To help you afford a new computer, there are several different options for you to consider:
Unsecured personal loan
An unsecured personal loan is when you borrow money from a lender, without having to use an asset as security. You then pay the finance back in weekly, fortnightly or monthly instalments over an agreed term. With an unsecured personal loan, you receive the money upfront and then can pay for your new computer or laptop in full.

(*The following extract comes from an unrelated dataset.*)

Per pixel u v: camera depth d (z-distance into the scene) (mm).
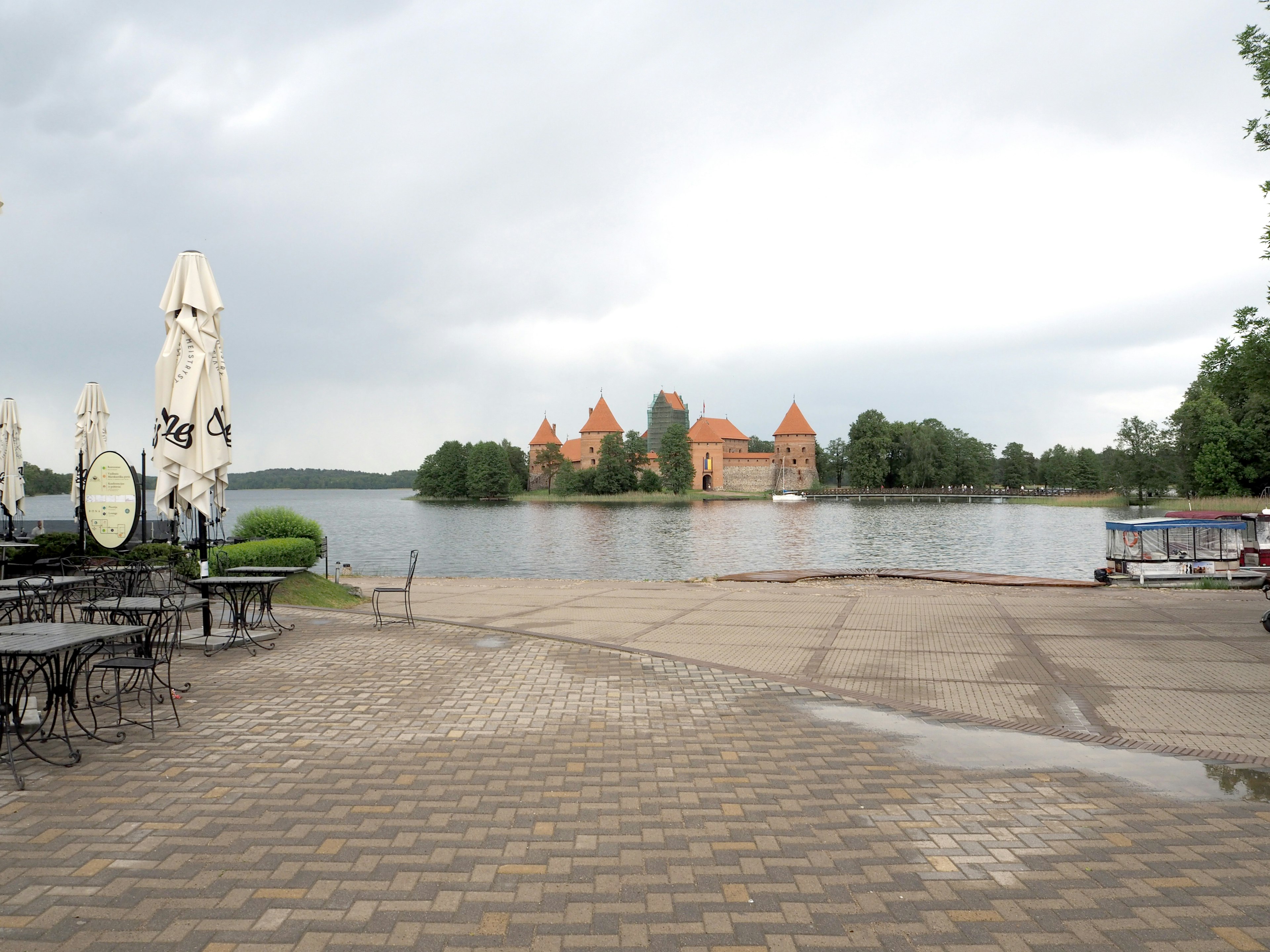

However, please be aware that most unsecured personal loans are only available from $5,000 and most laptops cost under $2,000. While unsecured loans are flexible and you can use the funds for more than one purchase, over-borrowing can be risky. This is because you will have to make interest payments on the entire principal of the loan, which can be expensive.
Short term loans
Short term loans are available from $100 to $2,000. They are quick to apply for and have minimal eligibility criteria. However, depending on your financial situation, getting a short term loan to cover the cost of a laptop can be an unsound financial decision. This is because short term loans are expensive forms of finance, with high interest rates and fees.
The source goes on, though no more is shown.